**Request:** Please write out the listing beneath this sentence exactly, from its first line to the line with "Food machinery", and stop there.
━━━ Data for review
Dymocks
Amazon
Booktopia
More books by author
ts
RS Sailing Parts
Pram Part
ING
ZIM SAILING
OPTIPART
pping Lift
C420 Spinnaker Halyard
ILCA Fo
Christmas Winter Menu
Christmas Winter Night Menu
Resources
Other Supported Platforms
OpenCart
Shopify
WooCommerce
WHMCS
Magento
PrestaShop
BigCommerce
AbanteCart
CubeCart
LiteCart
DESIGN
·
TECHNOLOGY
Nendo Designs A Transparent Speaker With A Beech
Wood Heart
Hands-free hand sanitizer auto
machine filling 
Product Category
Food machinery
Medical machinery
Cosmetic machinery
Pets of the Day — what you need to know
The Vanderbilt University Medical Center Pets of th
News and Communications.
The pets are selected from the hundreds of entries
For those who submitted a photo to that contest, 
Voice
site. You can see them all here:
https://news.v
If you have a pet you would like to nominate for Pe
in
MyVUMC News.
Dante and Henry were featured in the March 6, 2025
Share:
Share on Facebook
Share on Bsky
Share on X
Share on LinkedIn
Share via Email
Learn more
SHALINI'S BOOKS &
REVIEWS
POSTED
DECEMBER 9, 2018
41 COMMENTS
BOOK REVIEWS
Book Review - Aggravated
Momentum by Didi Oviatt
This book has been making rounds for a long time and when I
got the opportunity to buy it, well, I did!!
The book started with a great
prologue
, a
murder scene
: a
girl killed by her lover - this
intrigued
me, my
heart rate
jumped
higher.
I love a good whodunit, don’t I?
━━━━━━
**Answer to this task:**
Dymocks
Amazon
Booktopia
More books by author
ts
RS Sailing Parts
Pram Part
ING
ZIM SAILING
OPTIPART
pping Lift
C420 Spinnaker Halyard
ILCA Fo
Christmas Winter Menu
Christmas Winter Night Menu
Resources
Other Supported Platforms
OpenCart
Shopify
WooCommerce
WHMCS
Magento
PrestaShop
BigCommerce
AbanteCart
CubeCart
LiteCart
DESIGN
·
TECHNOLOGY
Nendo Designs A Transparent Speaker With A Beech
Wood Heart
Hands-free hand sanitizer auto
machine filling 
Product Category
Food machinery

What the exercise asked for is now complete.